# Ola support outage



## gustavusadolphus (May 1, 2018)

Didn’t get a cancellation fee for a rider cancel so called Ola support, just ended call after 15 minutes with no answer


----------



## Hugh G (Sep 22, 2016)

You didn't get notified ??

They are all off today for a picnic...


----------



## Max Arnold (Mar 24, 2017)

No, they were working yesterday.
I stayed on hold for 25 minutes twice before I got onto a support person who could not help me with my account being block at 12.30pm after doing 4 jobs from 7am to 11.45am.

They must be busy answering all the calls from the NSW drivers they blocked.
On the first call at 12.45pm, I was advised my insurance had expired, yet I had given FUber, Bolt, Go Catch & Ola the new on from MAVEN in March.
On the second call at 4pm they told me they were instructed by Service NSW to get all Ola drivers to upload their documents again.
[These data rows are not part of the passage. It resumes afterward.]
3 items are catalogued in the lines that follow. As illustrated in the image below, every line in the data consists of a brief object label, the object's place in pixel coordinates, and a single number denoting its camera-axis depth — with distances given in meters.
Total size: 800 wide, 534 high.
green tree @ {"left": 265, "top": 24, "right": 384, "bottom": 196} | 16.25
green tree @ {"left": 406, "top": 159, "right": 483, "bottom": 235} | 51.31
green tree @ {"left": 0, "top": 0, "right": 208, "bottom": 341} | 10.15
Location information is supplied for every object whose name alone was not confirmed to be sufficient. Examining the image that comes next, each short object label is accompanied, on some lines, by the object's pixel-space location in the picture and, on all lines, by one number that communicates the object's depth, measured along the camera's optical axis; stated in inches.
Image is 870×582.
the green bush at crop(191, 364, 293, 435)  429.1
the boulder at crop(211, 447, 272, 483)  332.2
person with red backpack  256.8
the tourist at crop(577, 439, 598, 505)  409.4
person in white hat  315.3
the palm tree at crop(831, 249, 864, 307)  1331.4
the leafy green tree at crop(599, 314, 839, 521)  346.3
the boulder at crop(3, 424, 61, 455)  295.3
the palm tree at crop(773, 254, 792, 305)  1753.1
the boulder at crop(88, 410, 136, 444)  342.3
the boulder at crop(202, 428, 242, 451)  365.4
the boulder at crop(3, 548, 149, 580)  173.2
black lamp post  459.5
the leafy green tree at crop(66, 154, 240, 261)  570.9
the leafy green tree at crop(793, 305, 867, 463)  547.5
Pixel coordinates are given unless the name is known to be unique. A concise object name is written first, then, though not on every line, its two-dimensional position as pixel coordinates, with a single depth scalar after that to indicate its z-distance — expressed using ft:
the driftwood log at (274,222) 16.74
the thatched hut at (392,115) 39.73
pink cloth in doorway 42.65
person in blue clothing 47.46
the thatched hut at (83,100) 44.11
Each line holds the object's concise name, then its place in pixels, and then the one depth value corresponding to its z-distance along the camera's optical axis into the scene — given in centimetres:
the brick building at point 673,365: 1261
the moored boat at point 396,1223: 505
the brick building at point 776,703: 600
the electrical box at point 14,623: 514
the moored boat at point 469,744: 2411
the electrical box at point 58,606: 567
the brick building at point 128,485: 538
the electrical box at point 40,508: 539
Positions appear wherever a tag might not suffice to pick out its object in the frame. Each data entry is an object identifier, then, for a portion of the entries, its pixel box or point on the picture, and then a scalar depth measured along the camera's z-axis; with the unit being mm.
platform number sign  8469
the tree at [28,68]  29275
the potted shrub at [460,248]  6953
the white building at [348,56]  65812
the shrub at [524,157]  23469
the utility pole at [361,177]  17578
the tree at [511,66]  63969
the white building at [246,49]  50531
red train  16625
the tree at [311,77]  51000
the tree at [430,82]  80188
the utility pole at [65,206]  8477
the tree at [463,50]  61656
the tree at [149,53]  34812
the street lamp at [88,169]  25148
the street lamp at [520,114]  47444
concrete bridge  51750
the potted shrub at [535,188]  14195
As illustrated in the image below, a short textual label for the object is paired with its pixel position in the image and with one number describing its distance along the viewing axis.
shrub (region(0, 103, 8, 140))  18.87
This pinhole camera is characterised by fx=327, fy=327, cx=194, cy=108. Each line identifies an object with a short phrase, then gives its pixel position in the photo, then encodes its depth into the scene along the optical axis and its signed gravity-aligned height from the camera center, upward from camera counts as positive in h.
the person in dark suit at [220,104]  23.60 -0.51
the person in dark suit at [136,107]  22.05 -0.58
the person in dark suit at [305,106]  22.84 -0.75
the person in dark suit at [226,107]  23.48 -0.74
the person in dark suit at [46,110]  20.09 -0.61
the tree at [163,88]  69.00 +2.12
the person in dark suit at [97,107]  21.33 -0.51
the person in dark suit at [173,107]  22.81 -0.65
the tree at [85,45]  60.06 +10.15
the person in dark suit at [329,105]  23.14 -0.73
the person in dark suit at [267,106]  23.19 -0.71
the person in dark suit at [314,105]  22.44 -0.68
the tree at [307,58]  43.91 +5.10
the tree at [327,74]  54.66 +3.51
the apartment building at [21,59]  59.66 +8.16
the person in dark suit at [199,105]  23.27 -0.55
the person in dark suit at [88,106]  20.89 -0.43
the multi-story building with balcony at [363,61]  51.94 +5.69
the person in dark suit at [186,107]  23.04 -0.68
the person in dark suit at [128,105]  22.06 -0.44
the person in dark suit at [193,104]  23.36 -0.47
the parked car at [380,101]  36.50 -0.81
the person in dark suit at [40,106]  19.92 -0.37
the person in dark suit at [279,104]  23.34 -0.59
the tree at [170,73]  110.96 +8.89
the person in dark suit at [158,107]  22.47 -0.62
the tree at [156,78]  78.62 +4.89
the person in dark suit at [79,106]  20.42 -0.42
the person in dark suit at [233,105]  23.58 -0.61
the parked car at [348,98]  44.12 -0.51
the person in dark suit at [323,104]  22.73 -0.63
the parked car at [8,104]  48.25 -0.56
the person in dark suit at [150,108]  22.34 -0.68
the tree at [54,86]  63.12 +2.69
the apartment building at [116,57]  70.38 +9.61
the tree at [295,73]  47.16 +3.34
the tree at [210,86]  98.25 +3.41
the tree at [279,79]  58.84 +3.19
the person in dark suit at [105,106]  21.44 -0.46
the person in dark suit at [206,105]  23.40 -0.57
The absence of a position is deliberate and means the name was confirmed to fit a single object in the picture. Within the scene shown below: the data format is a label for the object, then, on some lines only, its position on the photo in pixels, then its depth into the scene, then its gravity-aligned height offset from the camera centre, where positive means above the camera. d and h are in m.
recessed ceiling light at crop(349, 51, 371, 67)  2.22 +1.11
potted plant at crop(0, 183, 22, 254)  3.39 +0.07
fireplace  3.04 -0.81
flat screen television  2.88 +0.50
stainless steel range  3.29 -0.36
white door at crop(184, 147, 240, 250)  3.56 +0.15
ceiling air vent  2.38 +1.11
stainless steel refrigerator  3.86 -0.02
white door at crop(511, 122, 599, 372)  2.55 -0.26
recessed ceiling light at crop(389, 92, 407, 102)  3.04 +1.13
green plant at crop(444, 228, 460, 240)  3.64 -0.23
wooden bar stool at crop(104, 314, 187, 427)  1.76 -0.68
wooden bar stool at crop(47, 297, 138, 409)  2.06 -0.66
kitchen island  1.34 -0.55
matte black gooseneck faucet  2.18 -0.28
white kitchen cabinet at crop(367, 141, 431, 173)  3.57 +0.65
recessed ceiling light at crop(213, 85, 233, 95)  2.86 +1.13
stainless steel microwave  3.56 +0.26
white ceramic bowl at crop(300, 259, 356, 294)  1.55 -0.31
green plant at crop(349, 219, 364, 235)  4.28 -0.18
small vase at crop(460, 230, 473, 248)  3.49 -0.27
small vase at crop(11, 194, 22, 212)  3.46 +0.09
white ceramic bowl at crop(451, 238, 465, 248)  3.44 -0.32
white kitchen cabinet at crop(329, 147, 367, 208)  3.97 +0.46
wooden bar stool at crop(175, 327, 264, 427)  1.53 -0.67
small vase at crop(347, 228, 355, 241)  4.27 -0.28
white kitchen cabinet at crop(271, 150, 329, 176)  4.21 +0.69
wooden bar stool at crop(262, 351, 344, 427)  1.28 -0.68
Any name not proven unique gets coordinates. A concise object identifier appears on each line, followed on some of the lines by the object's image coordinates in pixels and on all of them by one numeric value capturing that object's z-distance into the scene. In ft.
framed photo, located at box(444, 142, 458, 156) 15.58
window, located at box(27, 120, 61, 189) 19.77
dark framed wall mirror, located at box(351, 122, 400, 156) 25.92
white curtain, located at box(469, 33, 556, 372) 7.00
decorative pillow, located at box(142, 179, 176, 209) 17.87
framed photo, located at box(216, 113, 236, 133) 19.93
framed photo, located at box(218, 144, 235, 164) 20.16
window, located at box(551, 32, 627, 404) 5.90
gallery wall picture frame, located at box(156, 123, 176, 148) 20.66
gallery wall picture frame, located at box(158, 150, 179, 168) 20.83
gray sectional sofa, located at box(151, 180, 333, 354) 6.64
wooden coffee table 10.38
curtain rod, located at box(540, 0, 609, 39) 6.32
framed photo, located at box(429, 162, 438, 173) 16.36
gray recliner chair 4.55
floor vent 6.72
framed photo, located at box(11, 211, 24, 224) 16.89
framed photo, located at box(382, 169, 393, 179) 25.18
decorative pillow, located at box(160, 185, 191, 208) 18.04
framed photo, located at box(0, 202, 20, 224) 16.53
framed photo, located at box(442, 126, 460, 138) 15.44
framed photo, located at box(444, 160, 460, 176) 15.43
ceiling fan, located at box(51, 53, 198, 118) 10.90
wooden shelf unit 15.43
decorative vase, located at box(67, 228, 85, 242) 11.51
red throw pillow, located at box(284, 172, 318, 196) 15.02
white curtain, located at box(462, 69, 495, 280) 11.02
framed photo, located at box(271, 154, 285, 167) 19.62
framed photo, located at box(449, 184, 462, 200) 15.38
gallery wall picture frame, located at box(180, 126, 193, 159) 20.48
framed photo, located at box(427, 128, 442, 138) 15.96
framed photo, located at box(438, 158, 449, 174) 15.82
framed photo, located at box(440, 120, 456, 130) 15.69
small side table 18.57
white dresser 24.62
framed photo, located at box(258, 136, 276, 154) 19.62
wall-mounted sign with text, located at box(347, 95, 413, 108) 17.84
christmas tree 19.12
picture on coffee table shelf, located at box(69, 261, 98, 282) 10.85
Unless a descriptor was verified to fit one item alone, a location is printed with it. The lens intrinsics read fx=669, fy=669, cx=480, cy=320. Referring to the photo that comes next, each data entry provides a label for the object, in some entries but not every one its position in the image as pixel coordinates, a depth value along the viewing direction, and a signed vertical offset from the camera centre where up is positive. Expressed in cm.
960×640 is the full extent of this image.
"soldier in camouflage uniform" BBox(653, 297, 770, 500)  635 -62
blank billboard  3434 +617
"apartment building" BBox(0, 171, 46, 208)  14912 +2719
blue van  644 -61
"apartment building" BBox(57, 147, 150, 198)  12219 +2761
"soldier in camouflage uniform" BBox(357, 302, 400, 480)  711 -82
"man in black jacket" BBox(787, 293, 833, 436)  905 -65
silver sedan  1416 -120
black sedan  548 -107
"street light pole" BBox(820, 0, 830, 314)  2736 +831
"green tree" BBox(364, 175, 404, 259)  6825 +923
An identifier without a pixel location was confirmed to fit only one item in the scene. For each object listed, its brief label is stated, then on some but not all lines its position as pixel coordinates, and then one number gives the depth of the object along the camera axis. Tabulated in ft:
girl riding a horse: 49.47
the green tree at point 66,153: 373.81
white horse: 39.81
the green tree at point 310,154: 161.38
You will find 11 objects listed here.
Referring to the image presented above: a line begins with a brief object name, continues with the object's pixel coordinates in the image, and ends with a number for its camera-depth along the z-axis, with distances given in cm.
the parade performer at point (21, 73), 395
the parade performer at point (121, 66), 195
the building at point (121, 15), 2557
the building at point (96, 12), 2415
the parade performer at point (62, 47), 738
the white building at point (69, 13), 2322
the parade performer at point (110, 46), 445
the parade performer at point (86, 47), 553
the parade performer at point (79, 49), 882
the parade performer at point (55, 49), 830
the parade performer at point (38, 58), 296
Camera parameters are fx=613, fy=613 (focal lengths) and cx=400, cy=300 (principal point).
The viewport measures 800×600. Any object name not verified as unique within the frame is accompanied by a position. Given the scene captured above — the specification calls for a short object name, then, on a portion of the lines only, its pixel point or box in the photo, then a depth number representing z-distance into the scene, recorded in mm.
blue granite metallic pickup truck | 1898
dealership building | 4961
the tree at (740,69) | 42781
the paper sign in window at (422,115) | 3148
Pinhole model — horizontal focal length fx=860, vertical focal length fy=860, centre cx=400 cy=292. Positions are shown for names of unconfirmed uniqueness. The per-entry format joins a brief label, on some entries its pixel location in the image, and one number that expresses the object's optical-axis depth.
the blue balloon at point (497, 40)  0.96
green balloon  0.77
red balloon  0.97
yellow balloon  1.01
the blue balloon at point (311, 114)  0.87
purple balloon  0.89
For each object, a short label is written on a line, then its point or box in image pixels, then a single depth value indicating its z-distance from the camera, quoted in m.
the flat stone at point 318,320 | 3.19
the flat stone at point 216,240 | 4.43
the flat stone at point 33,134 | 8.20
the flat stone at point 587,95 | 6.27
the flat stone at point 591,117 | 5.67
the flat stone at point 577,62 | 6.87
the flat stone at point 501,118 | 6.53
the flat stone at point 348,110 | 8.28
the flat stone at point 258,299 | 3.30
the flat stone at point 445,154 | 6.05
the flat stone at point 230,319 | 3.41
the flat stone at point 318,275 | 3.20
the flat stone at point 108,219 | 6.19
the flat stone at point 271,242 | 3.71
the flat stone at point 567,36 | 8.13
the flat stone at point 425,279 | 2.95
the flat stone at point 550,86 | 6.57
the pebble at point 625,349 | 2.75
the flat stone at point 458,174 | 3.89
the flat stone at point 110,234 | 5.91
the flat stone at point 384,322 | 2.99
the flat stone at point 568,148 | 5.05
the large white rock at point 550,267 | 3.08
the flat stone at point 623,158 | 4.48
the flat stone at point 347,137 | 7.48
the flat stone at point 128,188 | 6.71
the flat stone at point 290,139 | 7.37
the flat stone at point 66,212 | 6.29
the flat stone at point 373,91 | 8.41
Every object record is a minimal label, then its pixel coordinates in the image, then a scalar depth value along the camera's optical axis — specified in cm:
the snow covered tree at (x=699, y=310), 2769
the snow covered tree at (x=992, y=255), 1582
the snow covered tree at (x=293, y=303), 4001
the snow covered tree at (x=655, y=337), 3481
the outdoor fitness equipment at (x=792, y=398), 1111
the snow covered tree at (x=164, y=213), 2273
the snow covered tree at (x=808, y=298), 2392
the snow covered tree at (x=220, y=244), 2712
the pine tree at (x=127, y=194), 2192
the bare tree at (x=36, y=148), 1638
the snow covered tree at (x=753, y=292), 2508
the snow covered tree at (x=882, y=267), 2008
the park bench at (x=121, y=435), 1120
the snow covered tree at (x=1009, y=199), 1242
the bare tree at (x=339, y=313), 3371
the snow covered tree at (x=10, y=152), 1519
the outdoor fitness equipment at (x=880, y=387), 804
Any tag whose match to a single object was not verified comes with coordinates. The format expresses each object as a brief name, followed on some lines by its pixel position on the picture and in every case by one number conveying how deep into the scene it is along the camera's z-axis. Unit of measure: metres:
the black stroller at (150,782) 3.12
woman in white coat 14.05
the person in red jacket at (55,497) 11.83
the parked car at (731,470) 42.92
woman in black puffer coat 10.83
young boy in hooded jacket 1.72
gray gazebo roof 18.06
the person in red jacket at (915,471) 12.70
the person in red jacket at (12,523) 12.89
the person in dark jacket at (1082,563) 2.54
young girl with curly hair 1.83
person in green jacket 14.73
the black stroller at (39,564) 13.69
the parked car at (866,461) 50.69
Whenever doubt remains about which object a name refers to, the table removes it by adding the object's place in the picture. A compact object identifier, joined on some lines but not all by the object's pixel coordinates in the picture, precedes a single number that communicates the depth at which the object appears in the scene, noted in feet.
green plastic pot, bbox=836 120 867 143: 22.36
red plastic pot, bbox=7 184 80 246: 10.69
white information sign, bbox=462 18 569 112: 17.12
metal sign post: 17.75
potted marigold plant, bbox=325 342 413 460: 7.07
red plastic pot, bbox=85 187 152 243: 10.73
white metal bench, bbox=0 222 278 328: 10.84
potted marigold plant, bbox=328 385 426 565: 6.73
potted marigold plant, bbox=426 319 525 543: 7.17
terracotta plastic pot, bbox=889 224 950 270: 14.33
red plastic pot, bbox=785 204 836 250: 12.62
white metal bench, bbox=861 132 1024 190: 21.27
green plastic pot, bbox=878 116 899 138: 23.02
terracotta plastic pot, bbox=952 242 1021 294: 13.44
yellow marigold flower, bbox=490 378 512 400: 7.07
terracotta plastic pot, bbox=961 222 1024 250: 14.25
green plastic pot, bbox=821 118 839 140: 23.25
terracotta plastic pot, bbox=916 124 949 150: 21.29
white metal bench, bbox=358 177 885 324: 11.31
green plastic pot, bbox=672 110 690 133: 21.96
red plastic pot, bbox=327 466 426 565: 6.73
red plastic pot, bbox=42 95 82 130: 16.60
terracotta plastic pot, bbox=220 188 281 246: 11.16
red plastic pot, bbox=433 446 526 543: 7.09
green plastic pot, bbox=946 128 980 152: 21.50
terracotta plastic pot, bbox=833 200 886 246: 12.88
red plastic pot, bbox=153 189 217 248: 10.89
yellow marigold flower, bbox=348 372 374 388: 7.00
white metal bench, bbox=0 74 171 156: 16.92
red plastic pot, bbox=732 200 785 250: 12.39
I didn't mind that I had to upload them again, I am pissed that they blocked my account on Saturday at 12pm and cannot fix the issue until Tuesday.
On both calls they said even if I would drive home to upload the document, they would not look at it until Tuesday.

Will not be promoting Ola anymore, even after they reactivate my account.


----------



## Krusty (Jan 26, 2018)

Too many callers spam these call centres with trivial nonsense, this leads to ridiculous wait times.


----------



## gustavusadolphus (May 1, 2018)

They normally answer almost instantly. Must be on reduced staff because of public holiday penalty rates. Oh, wait.


----------



## dougsta (Mar 17, 2019)

Max Arnold said:


> No, they were working yesterday.
> I stayed on hold for 25 minutes twice before I got onto a support person who could not help me with my account being block at 12.30pm after doing 4 jobs from 7am to 11.45am.
> 
> They must be busy answering all the calls from the NSW drivers they blocked.
> ...


I feel your pain mate... LOLA driver telephone support is just like a paging service: they can't do anything to fix problems, only pass on messages. Took them 3 weeks to re-activate me!!


----------



## Max Arnold (Mar 24, 2017)

dougsta said:


> I feel your pain mate... LOLA driver telephone support is just like a paging service: they can't do anything to fix problems, only pass on messages. Took them 3 weeks to re-activate me!!


Seems all support is a joke when you call.
I called FUber support and he told me he couldn'tanswer my question and i should go to the Green light hub.
He did not even know or care that it was closed until Tuesday.


----------



## Krusty (Jan 26, 2018)

Max Arnold said:


> He did not even know or care that it was closed until Tuesday.


He must get paid 8 bucks an hour too.


----------



## possibledriver (Dec 16, 2014)

gustavusadolphus said:


> Didn't get a cancellation fee for a rider cancel so called Ola support, just ended call after 15 minutes with no answer


That doesn't sound good. Any news yet?


----------



## Max Arnold (Mar 24, 2017)

Finally reactivated at 4pm yesterday.
Not happy missing 3 1/2 days and being suck with FUber jobs only.
No jobs from Bolt or GoCatch at all as usual.


----------



## Who is John Galt? (Sep 28, 2016)

Yeah, good ol' EbOla.

Just when you think you can't possibly endure any more self flagellation, you call their call centre only to hear their latest theme song 'We Are the Cat's Whiskers' played to Queen's 'We Are the Champions'.

Heady stuff indeed. :smiles:

.


----------